■ Aim of the exercise ■
Within the records below, how many lines contain "your"? The answer is that number alone.

■ Record excerpts ■
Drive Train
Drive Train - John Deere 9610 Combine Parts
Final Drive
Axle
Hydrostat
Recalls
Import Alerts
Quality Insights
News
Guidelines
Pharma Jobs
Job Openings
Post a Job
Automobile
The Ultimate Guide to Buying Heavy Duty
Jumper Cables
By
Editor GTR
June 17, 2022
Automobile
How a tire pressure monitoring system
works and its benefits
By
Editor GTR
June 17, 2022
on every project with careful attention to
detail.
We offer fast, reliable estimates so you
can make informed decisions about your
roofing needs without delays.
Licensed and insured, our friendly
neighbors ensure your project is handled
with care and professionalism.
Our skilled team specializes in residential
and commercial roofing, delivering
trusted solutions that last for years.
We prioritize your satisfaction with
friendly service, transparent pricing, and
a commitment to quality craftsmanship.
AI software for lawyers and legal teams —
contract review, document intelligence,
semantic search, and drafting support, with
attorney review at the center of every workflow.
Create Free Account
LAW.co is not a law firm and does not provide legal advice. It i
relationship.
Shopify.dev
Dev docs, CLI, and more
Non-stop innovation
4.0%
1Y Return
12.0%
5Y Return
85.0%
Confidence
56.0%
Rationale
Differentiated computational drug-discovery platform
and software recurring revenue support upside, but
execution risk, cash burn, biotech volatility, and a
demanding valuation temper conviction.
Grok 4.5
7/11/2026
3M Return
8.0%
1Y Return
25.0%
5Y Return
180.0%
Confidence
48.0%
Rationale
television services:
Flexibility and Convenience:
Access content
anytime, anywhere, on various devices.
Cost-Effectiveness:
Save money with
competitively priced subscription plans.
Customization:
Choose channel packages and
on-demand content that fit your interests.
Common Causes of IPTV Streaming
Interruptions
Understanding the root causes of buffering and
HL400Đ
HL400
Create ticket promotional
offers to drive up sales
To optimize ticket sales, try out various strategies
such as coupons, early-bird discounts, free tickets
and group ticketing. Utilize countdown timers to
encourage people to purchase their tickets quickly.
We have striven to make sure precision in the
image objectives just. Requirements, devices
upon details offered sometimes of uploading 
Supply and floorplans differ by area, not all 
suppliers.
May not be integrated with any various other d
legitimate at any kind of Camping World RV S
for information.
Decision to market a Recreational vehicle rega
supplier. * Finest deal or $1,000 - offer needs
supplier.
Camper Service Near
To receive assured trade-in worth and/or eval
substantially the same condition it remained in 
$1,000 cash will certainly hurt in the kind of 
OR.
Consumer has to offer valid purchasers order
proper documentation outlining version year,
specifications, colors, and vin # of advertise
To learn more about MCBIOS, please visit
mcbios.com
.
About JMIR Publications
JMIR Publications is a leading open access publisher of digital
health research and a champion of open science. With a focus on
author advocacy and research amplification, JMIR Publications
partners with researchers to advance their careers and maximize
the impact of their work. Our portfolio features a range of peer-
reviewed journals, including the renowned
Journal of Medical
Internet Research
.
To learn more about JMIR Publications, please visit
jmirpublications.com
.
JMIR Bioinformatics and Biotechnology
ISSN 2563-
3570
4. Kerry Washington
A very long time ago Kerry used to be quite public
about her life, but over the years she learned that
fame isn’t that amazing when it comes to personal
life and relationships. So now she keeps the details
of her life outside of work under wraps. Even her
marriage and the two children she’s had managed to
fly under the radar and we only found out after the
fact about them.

■ Reply to the exercise ■
4